BEGIN

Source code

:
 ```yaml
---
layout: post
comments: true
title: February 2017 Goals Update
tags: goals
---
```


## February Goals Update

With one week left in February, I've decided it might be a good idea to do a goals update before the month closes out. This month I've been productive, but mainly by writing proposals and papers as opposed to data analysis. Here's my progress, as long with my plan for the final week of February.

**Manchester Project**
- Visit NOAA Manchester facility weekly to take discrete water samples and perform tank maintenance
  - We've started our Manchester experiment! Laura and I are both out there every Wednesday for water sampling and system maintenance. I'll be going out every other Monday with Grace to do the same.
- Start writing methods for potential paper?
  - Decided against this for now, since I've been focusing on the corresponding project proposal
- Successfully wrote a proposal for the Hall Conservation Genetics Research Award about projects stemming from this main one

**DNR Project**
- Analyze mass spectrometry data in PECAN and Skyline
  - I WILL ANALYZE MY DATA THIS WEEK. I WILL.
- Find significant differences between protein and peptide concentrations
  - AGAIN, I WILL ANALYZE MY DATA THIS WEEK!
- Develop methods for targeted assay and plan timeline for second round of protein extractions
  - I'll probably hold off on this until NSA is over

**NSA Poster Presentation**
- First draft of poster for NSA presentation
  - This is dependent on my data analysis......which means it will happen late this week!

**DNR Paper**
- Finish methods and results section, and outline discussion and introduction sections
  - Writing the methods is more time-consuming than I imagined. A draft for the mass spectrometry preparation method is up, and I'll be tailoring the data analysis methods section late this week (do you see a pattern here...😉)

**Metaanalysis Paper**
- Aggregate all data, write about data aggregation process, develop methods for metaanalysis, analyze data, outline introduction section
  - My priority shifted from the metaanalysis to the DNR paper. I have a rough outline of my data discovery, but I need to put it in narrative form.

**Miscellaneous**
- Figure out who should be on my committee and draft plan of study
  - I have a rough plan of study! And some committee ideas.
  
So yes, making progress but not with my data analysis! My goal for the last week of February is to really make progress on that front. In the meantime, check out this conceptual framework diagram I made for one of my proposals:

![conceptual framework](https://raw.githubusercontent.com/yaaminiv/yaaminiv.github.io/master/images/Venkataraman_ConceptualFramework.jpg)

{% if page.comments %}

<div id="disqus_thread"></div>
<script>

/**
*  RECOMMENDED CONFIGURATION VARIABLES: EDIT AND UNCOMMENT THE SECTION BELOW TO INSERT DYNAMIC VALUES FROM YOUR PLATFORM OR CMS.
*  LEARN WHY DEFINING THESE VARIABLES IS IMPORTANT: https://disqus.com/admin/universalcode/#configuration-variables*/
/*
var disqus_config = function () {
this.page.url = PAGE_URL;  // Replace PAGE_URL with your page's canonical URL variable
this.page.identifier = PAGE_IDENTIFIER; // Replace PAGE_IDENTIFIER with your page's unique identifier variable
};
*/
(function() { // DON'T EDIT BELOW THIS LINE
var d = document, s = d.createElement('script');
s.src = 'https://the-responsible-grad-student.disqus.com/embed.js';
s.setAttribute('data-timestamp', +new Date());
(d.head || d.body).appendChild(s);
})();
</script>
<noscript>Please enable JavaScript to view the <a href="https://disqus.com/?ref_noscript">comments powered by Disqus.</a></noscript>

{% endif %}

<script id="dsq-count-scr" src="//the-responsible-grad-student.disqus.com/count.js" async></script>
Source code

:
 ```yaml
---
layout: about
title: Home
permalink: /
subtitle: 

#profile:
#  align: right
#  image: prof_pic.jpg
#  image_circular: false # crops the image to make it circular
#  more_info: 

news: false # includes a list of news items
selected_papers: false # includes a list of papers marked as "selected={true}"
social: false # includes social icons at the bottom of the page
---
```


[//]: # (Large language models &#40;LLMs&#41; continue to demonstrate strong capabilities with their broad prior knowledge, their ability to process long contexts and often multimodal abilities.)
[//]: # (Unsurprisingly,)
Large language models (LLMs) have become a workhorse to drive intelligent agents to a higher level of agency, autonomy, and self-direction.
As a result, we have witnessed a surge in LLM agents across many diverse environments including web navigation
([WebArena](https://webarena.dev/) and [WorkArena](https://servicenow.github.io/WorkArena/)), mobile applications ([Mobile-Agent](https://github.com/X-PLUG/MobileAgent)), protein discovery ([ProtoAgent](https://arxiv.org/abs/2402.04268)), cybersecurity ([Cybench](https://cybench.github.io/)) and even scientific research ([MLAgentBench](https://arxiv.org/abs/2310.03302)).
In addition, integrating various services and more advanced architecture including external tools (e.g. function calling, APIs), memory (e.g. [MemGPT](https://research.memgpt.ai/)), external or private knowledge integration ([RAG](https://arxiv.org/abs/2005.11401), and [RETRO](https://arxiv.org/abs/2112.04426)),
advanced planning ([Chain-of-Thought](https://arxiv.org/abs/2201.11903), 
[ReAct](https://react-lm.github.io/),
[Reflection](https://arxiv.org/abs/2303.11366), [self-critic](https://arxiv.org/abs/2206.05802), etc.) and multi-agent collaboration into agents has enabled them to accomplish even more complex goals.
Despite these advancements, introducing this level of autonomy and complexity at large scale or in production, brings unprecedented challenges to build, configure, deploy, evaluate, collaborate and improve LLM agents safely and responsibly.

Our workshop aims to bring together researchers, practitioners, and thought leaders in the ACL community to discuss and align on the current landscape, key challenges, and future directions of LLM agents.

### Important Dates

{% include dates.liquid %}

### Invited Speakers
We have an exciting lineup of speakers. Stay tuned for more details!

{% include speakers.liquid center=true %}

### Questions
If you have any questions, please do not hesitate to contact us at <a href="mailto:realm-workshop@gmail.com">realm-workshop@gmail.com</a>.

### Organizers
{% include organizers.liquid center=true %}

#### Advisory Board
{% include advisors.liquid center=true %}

END

Word for word, restate each record in the listing.

Source code

:
 ```yaml
---
layout: post
comments: true
title: February 2017 Goals Update
tags: goals
---
```


## February Goals Update

With one week left in February, I've decided it might be a good idea to do a goals update before the month closes out. This month I've been productive, but mainly by writing proposals and papers as opposed to data analysis. Here's my progress, as long with my plan for the final week of February.

**Manchester Project**
- Visit NOAA Manchester facility weekly to take discrete water samples and perform tank maintenance
  - We've started our Manchester experiment! Laura and I are both out there every Wednesday for water sampling and system maintenance. I'll be going out every other Monday with Grace to do the same.
- Start writing methods for potential paper?
  - Decided against this for now, since I've been focusing on the corresponding project proposal
- Successfully wrote a proposal for the Hall Conservation Genetics Research Award about projects stemming from this main one

**DNR Project**
- Analyze mass spectrometry data in PECAN and Skyline
  - I WILL ANALYZE MY DATA THIS WEEK. I WILL.
- Find significant differences between protein and peptide concentrations
  - AGAIN, I WILL ANALYZE MY DATA THIS WEEK!
- Develop methods for targeted assay and plan timeline for second round of protein extractions
  - I'll probably hold off on this until NSA is over

**NSA Poster Presentation**
- First draft of poster for NSA presentation
  - This is dependent on my data analysis......which means it will happen late this week!

**DNR Paper**
- Finish methods and results section, and outline discussion and introduction sections
  - Writing the methods is more time-consuming than I imagined. A draft for the mass spectrometry preparation method is up, and I'll be tailoring the data analysis methods section late this week (do you see a pattern here...😉)

**Metaanalysis Paper**
- Aggregate all data, write about data aggregation process, develop methods for metaanalysis, analyze data, outline introduction section
  - My priority shifted from the metaanalysis to the DNR paper. I have a rough outline of my data discovery, but I need to put it in narrative form.

**Miscellaneous**
- Figure out who should be on my committee and draft plan of study
  - I have a rough plan of study! And some committee ideas.
  
So yes, making progress but not with my data analysis! My goal for the last week of February is to really make progress on that front. In the meantime, check out this conceptual framework diagram I made for one of my proposals:

![conceptual framework](https://raw.githubusercontent.com/yaaminiv/yaaminiv.github.io/master/images/Venkataraman_ConceptualFramework.jpg)

{% if page.comments %}

<div id="disqus_thread"></div>
<script>

/**
*  RECOMMENDED CONFIGURATION VARIABLES: EDIT AND UNCOMMENT THE SECTION BELOW TO INSERT DYNAMIC VALUES FROM YOUR PLATFORM OR CMS.
*  LEARN WHY DEFINING THESE VARIABLES IS IMPORTANT: https://disqus.com/admin/universalcode/#configuration-variables*/
/*
var disqus_config = function () {
this.page.url = PAGE_URL;  // Replace PAGE_URL with your page's canonical URL variable
this.page.identifier = PAGE_IDENTIFIER; // Replace PAGE_IDENTIFIER with your page's unique identifier variable
};
*/
(function() { // DON'T EDIT BELOW THIS LINE
var d = document, s = d.createElement('script');
s.src = 'https://the-responsible-grad-student.disqus.com/embed.js';
s.setAttribute('data-timestamp', +new Date());
(d.head || d.body).appendChild(s);
})();
</script>
<noscript>Please enable JavaScript to view the <a href="https://disqus.com/?ref_noscript">comments powered by Disqus.</a></noscript>

{% endif %}

<script id="dsq-count-scr" src="//the-responsible-grad-student.disqus.com/count.js" async></script>
Source code

:
 ```yaml
---
layout: about
title: Home
permalink: /
subtitle: 

#profile:
#  align: right
#  image: prof_pic.jpg
#  image_circular: false # crops the image to make it circular
#  more_info: 

news: false # includes a list of news items
selected_papers: false # includes a list of papers marked as "selected={true}"
social: false # includes social icons at the bottom of the page
---
```


[//]: # (Large language models &#40;LLMs&#41; continue to demonstrate strong capabilities with their broad prior knowledge, their ability to process long contexts and often multimodal abilities.)
[//]: # (Unsurprisingly,)
Large language models (LLMs) have become a workhorse to drive intelligent agents to a higher level of agency, autonomy, and self-direction.
As a result, we have witnessed a surge in LLM agents across many diverse environments including web navigation
([WebArena](https://webarena.dev/) and [WorkArena](https://servicenow.github.io/WorkArena/)), mobile applications ([Mobile-Agent](https://github.com/X-PLUG/MobileAgent)), protein discovery ([ProtoAgent](https://arxiv.org/abs/2402.04268)), cybersecurity ([Cybench](https://cybench.github.io/)) and even scientific research ([MLAgentBench](https://arxiv.org/abs/2310.03302)).
In addition, integrating various services and more advanced architecture including external tools (e.g. function calling, APIs), memory (e.g. [MemGPT](https://research.memgpt.ai/)), external or private knowledge integration ([RAG](https://arxiv.org/abs/2005.11401), and [RETRO](https://arxiv.org/abs/2112.04426)),
advanced planning ([Chain-of-Thought](https://arxiv.org/abs/2201.11903), 
[ReAct](https://react-lm.github.io/),
[Reflection](https://arxiv.org/abs/2303.11366), [self-critic](https://arxiv.org/abs/2206.05802), etc.) and multi-agent collaboration into agents has enabled them to accomplish even more complex goals.
Despite these advancements, introducing this level of autonomy and complexity at large scale or in production, brings unprecedented challenges to build, configure, deploy, evaluate, collaborate and improve LLM agents safely and responsibly.

Our workshop aims to bring together researchers, practitioners, and thought leaders in the ACL community to discuss and align on the current landscape, key challenges, and future directions of LLM agents.

### Important Dates

{% include dates.liquid %}

### Invited Speakers
We have an exciting lineup of speakers. Stay tuned for more details!

{% include speakers.liquid center=true %}

### Questions
If you have any questions, please do not hesitate to contact us at <a href="mailto:realm-workshop@gmail.com">realm-workshop@gmail.com</a>.

### Organizers
{% include organizers.liquid center=true %}

#### Advisory Board
{% include advisors.liquid center=true %}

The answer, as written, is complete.